### [EXERCISE]
Your output must be the lines below from the line containing "thumb ip: (283, 237)" to the line containing "thumb cmc: (147, 158)", both lines included, reproduced exactly and without pictures.

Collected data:
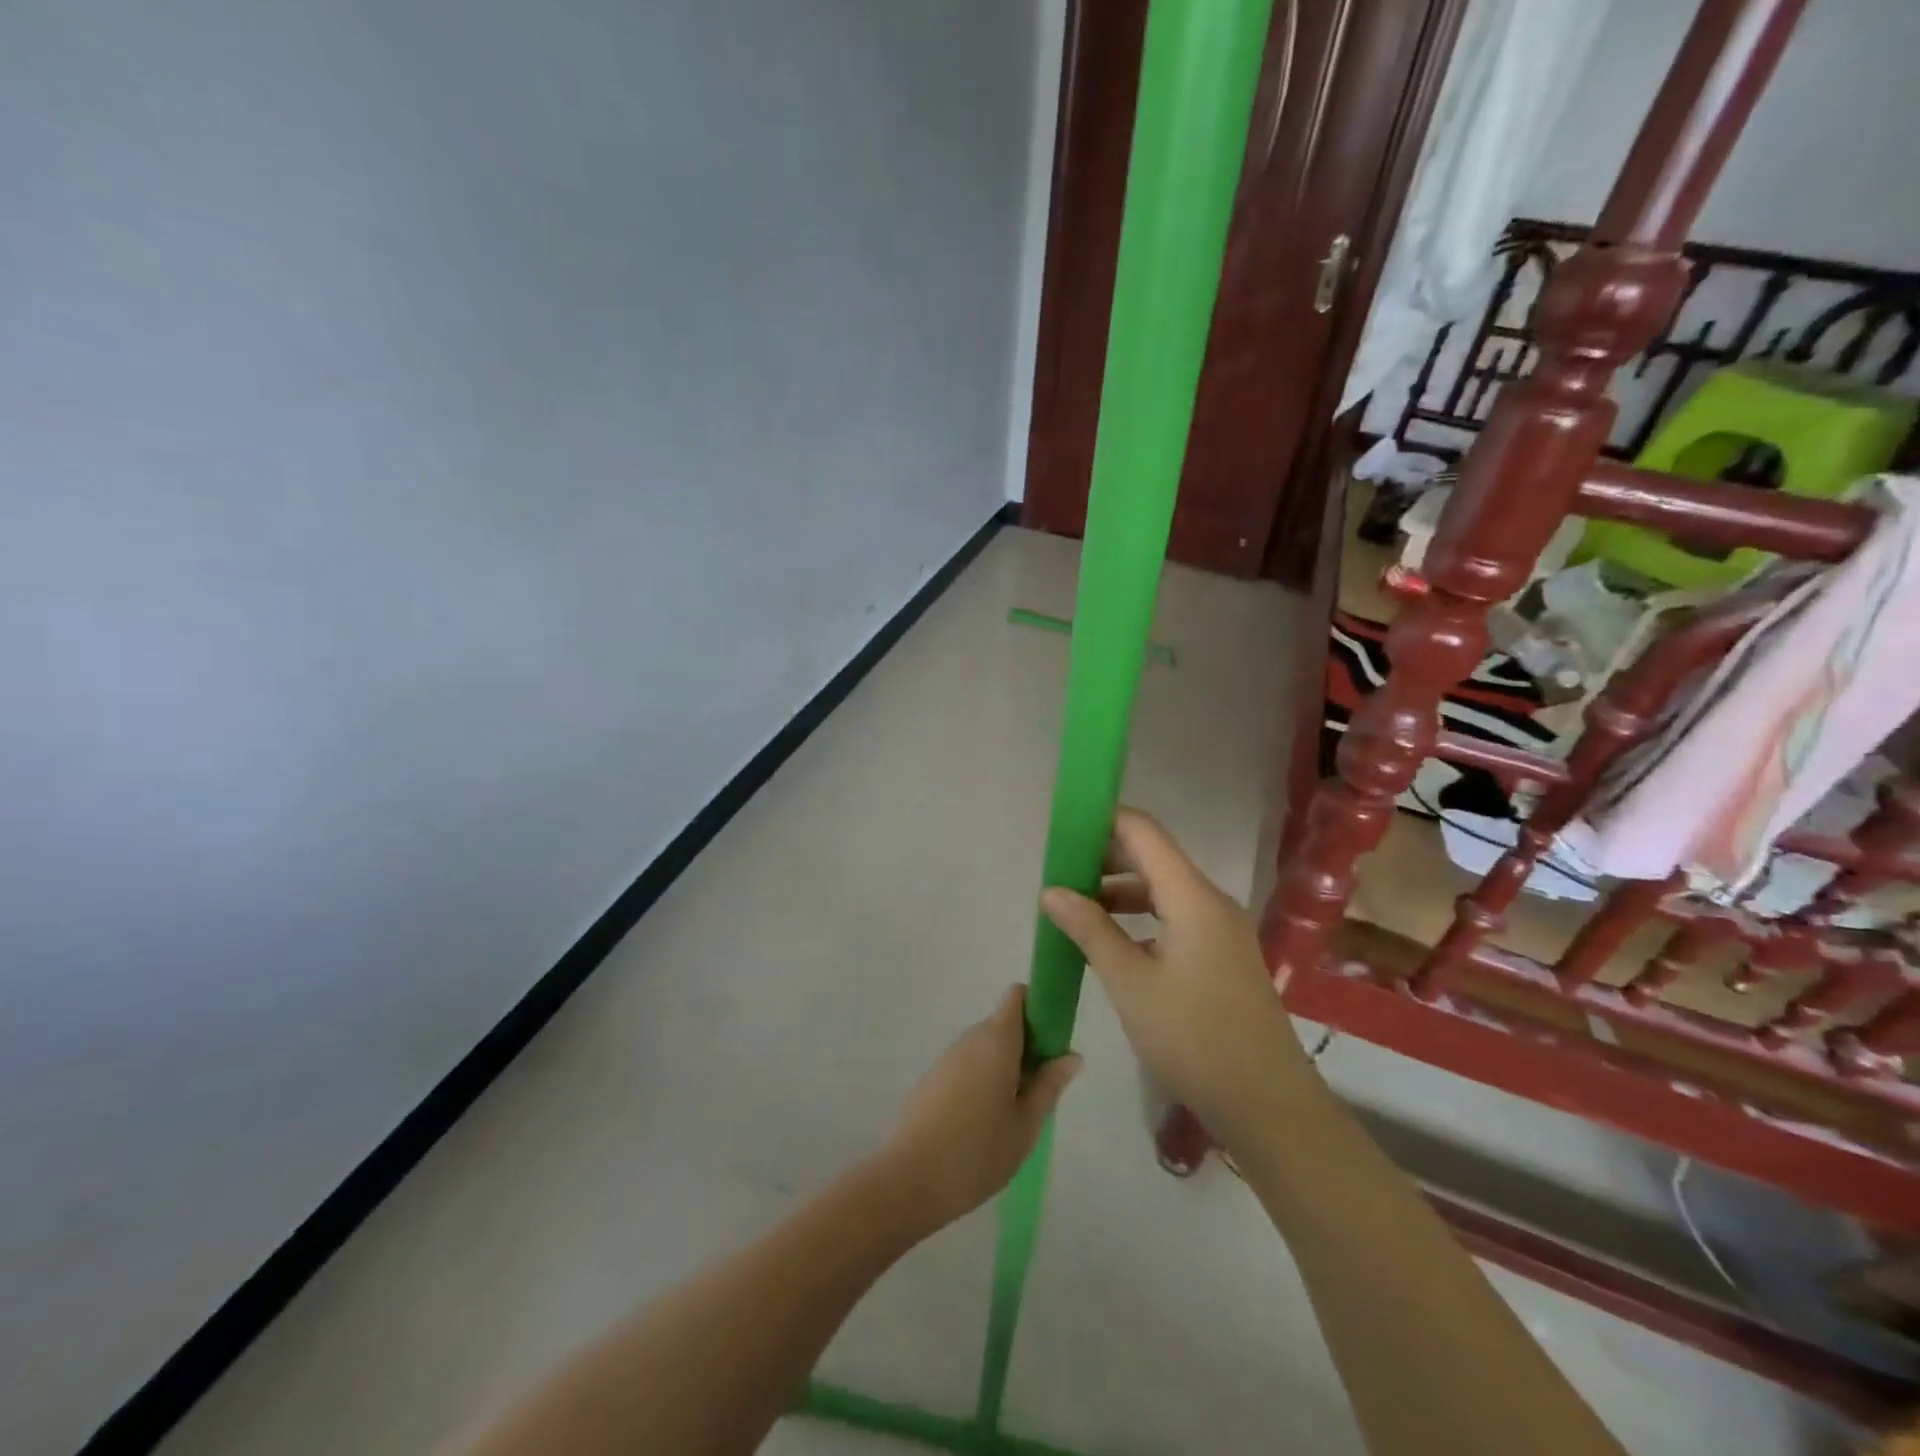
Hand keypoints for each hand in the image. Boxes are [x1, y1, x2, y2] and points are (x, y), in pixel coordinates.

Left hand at [879, 987, 1080, 1230]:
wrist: (908, 1180)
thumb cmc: (977, 1152)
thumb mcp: (1025, 1125)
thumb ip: (1049, 1086)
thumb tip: (1071, 1055)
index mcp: (996, 1040)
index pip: (1018, 996)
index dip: (1039, 1008)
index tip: (1054, 1043)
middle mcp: (970, 1039)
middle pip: (1004, 1024)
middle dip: (1027, 1047)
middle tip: (1041, 1091)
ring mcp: (947, 1058)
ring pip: (986, 1048)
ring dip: (1005, 1067)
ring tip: (1015, 1115)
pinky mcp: (932, 1079)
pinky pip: (968, 1066)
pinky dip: (983, 1081)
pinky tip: (984, 1124)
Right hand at [1040, 808, 1315, 1141]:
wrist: (1266, 1102)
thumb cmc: (1192, 1037)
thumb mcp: (1129, 982)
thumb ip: (1090, 929)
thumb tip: (1051, 890)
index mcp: (1192, 896)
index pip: (1143, 832)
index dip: (1103, 821)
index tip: (1063, 827)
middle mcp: (1210, 901)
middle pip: (1153, 857)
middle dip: (1104, 857)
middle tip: (1058, 870)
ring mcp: (1220, 929)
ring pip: (1162, 889)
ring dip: (1119, 890)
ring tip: (1074, 906)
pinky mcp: (1221, 955)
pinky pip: (1174, 916)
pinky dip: (1139, 916)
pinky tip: (1110, 939)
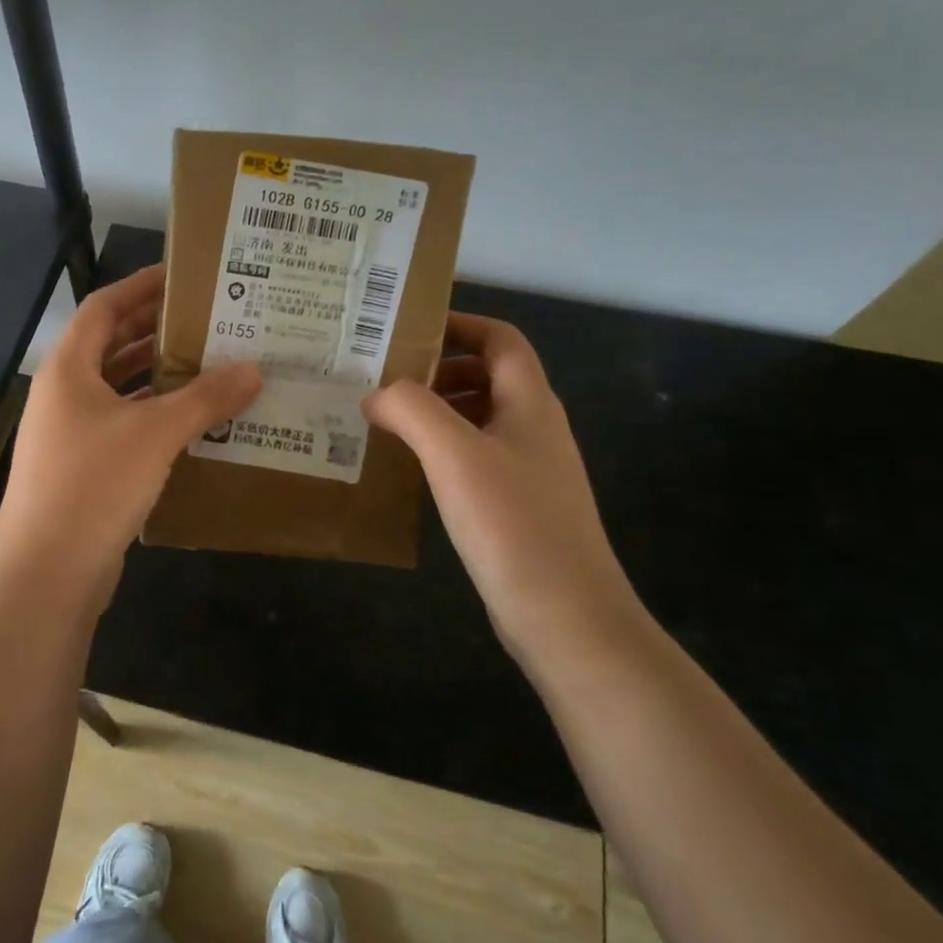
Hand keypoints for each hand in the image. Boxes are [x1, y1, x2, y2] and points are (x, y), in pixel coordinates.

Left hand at [0, 265, 261, 606]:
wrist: (47, 574)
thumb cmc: (93, 484)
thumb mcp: (155, 434)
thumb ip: (205, 398)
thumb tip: (254, 370)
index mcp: (69, 368)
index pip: (105, 306)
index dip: (142, 286)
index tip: (184, 276)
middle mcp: (65, 393)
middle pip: (111, 345)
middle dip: (156, 330)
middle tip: (208, 319)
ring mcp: (70, 433)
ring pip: (119, 388)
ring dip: (159, 376)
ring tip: (210, 364)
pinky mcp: (83, 468)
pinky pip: (124, 425)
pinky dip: (155, 416)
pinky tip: (194, 421)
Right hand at [363, 313, 645, 664]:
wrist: (567, 618)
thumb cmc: (512, 524)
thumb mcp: (454, 454)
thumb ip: (410, 409)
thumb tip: (375, 394)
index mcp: (530, 404)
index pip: (501, 340)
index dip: (459, 324)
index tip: (407, 328)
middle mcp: (534, 428)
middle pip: (488, 375)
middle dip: (437, 369)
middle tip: (383, 376)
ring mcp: (529, 470)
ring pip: (479, 418)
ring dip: (436, 410)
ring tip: (385, 418)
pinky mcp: (517, 506)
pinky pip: (475, 457)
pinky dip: (441, 449)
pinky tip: (409, 467)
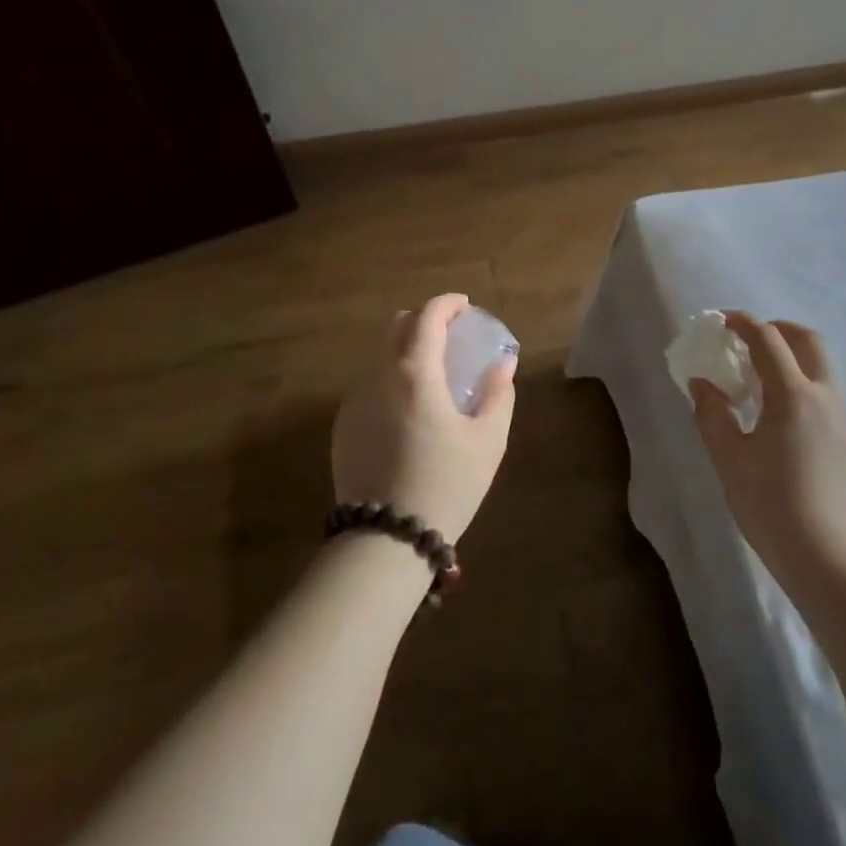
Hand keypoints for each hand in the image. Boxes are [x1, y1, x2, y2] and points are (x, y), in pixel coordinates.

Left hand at [331, 294, 516, 543]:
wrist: (385, 541)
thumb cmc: (446, 485)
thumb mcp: (488, 441)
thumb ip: (498, 394)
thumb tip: (503, 363)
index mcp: (416, 374)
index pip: (427, 318)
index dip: (447, 304)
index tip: (464, 306)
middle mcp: (379, 377)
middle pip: (396, 328)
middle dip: (424, 322)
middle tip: (450, 337)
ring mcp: (355, 401)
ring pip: (381, 357)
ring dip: (407, 352)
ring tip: (432, 378)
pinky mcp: (343, 427)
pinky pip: (370, 386)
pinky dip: (392, 381)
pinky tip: (409, 412)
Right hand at [690, 313, 845, 578]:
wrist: (828, 558)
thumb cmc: (771, 505)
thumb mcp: (729, 459)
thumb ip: (712, 414)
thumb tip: (701, 383)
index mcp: (794, 395)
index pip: (768, 340)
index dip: (743, 323)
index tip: (721, 321)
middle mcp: (825, 396)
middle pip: (807, 340)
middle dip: (777, 329)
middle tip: (748, 339)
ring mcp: (843, 417)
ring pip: (822, 364)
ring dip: (793, 352)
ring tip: (762, 372)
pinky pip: (827, 388)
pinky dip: (804, 377)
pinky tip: (781, 407)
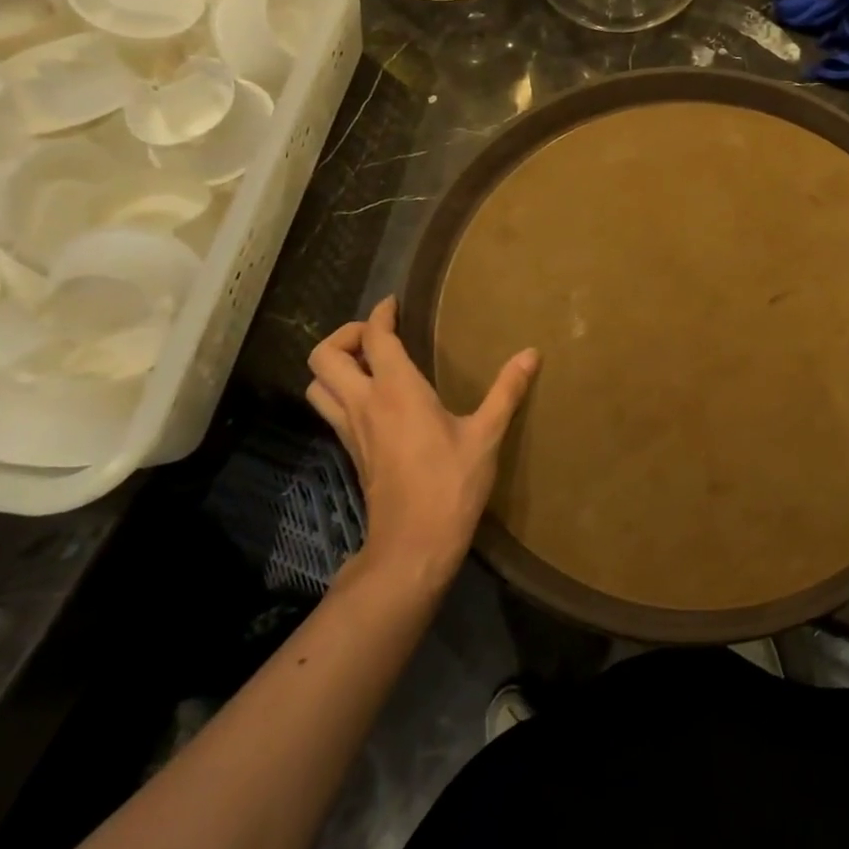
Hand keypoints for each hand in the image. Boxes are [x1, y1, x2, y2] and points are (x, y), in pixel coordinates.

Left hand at [307, 297, 538, 582]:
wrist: (413, 546)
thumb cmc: (451, 485)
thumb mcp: (486, 435)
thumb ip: (507, 390)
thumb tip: (532, 353)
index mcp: (396, 390)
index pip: (373, 337)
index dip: (380, 313)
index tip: (395, 303)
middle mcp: (364, 403)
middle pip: (324, 356)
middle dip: (345, 335)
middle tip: (378, 334)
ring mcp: (351, 430)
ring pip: (317, 384)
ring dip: (335, 365)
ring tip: (370, 363)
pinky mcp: (351, 451)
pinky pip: (331, 409)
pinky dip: (341, 391)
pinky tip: (376, 399)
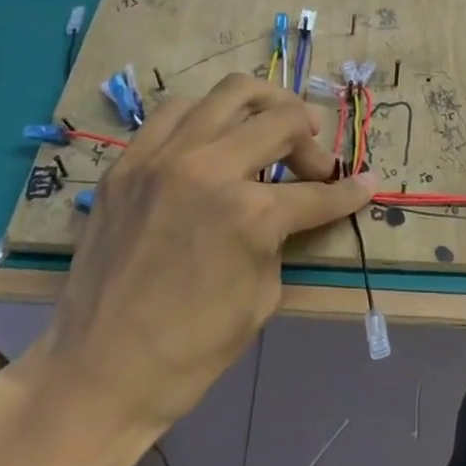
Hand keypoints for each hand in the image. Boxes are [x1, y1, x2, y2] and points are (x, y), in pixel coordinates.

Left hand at [33, 74, 375, 435]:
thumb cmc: (191, 350)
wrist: (98, 372)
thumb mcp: (262, 296)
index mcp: (249, 213)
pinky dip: (207, 118)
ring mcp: (161, 158)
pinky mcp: (127, 163)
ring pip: (228, 94)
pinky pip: (174, 113)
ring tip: (269, 131)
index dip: (350, 191)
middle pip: (280, 118)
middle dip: (311, 139)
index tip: (366, 183)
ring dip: (263, 108)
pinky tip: (213, 142)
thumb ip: (283, 237)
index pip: (317, 192)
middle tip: (314, 164)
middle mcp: (207, 168)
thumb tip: (300, 207)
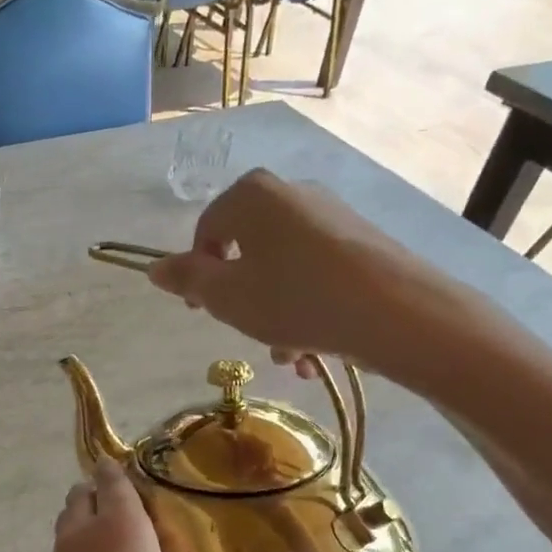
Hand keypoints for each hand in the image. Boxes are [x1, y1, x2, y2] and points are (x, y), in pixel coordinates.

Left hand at [11, 459, 319, 551]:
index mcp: (116, 530)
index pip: (112, 477)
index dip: (124, 467)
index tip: (150, 468)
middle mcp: (79, 540)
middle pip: (82, 496)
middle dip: (105, 492)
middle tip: (148, 506)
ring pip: (68, 528)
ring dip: (90, 523)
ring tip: (132, 542)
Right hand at [147, 169, 483, 392]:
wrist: (396, 311)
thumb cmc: (294, 299)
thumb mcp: (226, 296)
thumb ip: (186, 280)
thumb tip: (155, 267)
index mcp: (251, 196)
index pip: (205, 230)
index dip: (198, 274)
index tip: (202, 312)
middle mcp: (290, 193)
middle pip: (247, 251)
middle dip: (244, 301)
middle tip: (251, 336)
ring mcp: (331, 215)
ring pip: (283, 268)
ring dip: (276, 315)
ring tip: (291, 358)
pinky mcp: (362, 240)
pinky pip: (317, 273)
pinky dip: (309, 307)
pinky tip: (318, 350)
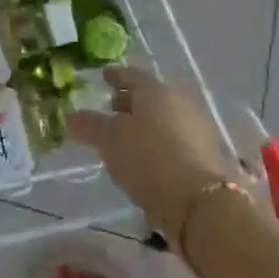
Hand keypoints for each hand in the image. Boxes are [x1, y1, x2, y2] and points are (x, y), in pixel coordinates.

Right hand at [67, 66, 246, 241]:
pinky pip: (175, 138)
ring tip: (126, 138)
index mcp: (154, 90)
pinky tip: (147, 157)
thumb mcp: (109, 141)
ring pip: (164, 117)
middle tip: (111, 109)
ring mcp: (197, 127)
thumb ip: (90, 125)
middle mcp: (179, 101)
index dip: (114, 76)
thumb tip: (72, 117)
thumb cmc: (147, 158)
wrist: (199, 203)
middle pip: (150, 96)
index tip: (103, 77)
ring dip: (146, 123)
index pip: (130, 74)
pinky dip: (159, 141)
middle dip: (130, 101)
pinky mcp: (206, 154)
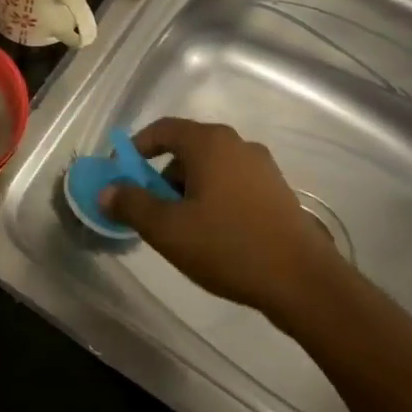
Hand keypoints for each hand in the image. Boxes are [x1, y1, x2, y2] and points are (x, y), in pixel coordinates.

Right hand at [100, 117, 343, 322]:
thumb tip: (107, 190)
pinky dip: (212, 200)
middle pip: (186, 150)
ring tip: (181, 230)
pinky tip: (213, 236)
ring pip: (210, 170)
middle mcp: (237, 145)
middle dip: (160, 177)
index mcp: (210, 143)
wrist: (303, 281)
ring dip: (187, 192)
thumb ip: (131, 204)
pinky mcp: (277, 192)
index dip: (135, 149)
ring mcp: (262, 168)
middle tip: (149, 211)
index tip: (120, 176)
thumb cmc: (228, 246)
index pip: (162, 129)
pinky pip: (232, 185)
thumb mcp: (168, 229)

### [OUTPUT FOR THIS TASK]
thumb ip: (283, 237)
index pip: (317, 192)
middle tip: (314, 164)
middle mcp: (207, 168)
thumb tip: (300, 207)
Hand keypoints for each hand in the image. Boxes are [x1, y1, x2, y2] and points are (x, y), in pixel coordinates.

Left hand at [11, 459, 319, 551]:
index mcp: (116, 530)
index pip: (112, 477)
index dip: (124, 467)
index tip: (150, 468)
middle mcp: (79, 540)
middle pip: (82, 496)
middle dip: (105, 492)
middle tip: (148, 506)
ring pip: (68, 528)
ring dip: (90, 523)
ring tip: (132, 542)
Right hand at [147, 169, 483, 392]:
wrist: (396, 311)
thumb cmc: (294, 299)
thumb mcp: (226, 296)
thumb ip: (186, 280)
thumb tip: (155, 267)
index mcp: (251, 196)
index pip: (205, 230)
index dip: (198, 274)
index tip: (202, 312)
middle mcp: (290, 193)
middle pip: (247, 251)
middle dip: (244, 301)
middle tip: (251, 336)
ring mcp: (331, 215)
ring pip: (283, 268)
ring dip: (276, 315)
ring tip: (291, 358)
pinky mcp: (362, 240)
pinky pip: (317, 273)
pinky dip: (309, 307)
pinky tip: (318, 350)
Hand keypoints for each hand in the image. Boxes are [x1, y1, x2, y2] and points are (x, y), in pixel coordinates.

Right hand at [67, 66, 246, 241]:
pinky pip: (175, 138)
ring tip: (126, 138)
index mcp: (154, 90)
pinky tip: (147, 157)
thumb mcp: (109, 141)
ring pip: (164, 117)
middle tip: (111, 109)
ring mcp: (197, 127)
thumb ip: (90, 125)
middle mcp: (179, 101)
index dip: (114, 76)
thumb tip: (72, 117)
thumb cmc: (147, 158)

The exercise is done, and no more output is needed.